Retype, character for character, the part of the records that opens with the line containing "pose: elev=121.9 azim=17.6" and closes with the last line of the records, both ends included. Leave the pictures out of your answer.

Stored entries:
## START
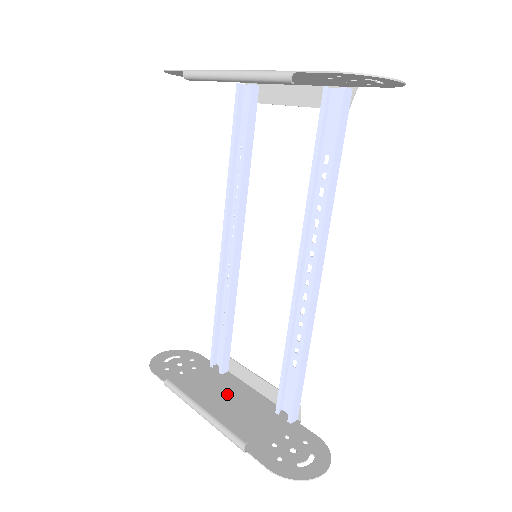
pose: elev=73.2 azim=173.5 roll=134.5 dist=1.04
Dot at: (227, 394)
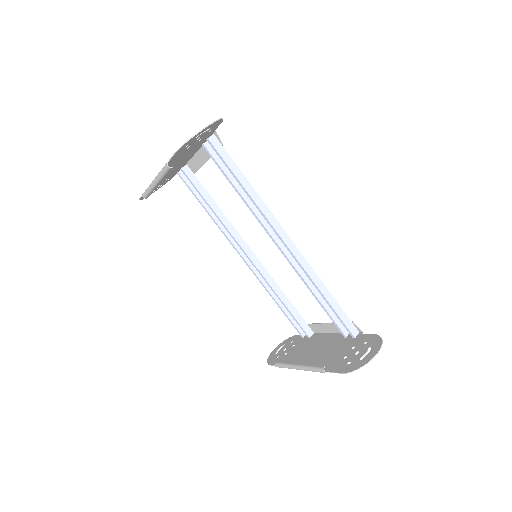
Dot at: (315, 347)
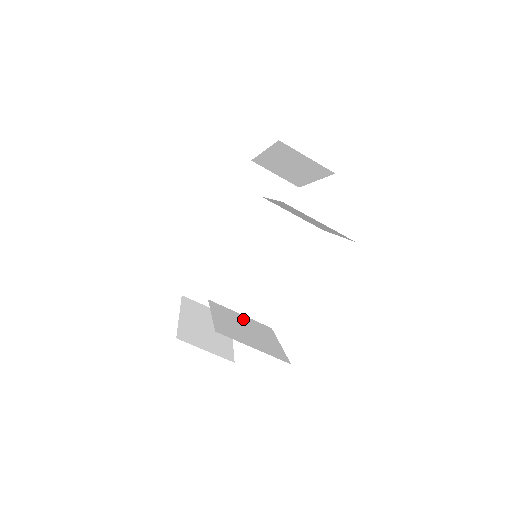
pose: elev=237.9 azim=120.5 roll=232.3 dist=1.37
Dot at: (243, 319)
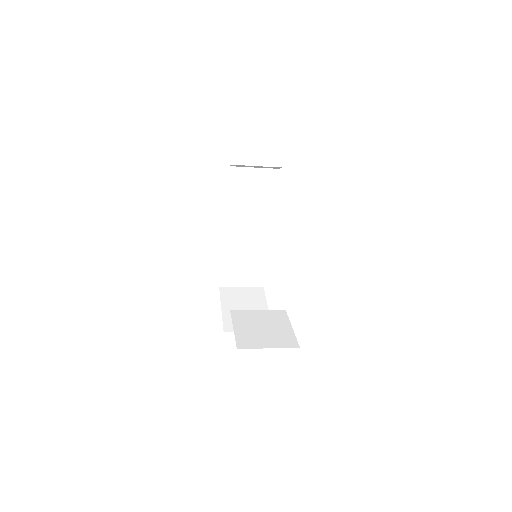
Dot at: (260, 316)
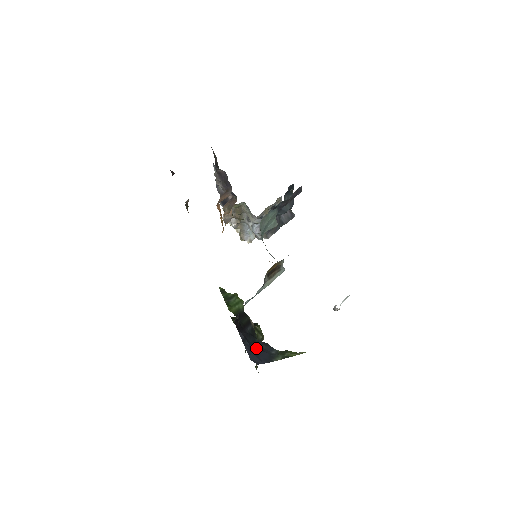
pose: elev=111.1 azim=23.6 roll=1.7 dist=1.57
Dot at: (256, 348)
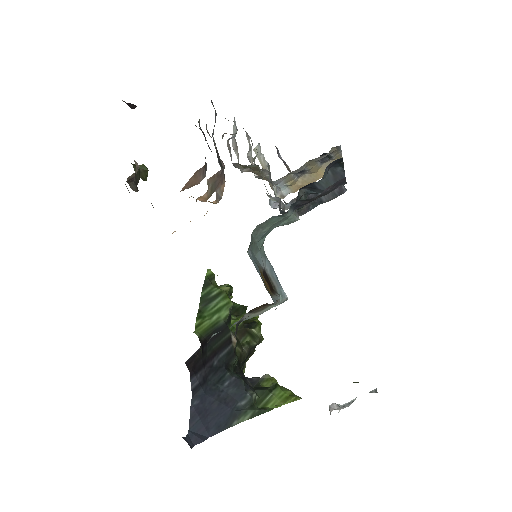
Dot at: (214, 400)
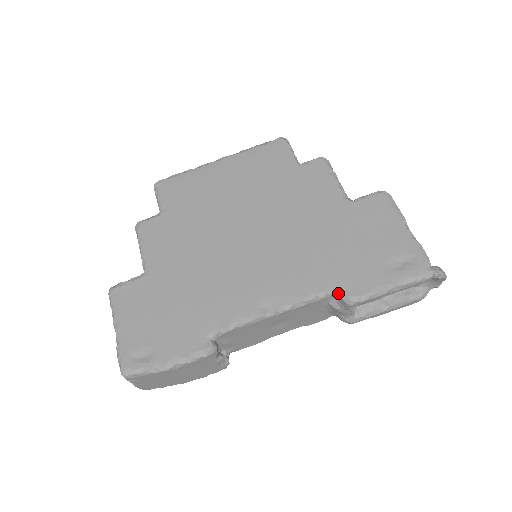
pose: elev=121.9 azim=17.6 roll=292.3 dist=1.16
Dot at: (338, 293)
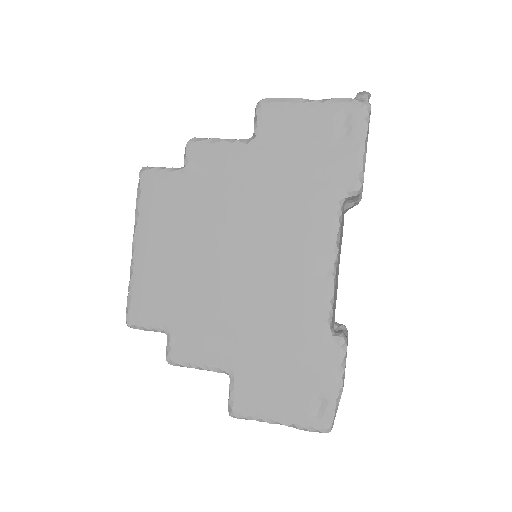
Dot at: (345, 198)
## END
**RESPONSE:**
pose: elev=121.9 azim=17.6 roll=292.3 dist=1.16
Dot at: (338, 293)
Dot at: (345, 198)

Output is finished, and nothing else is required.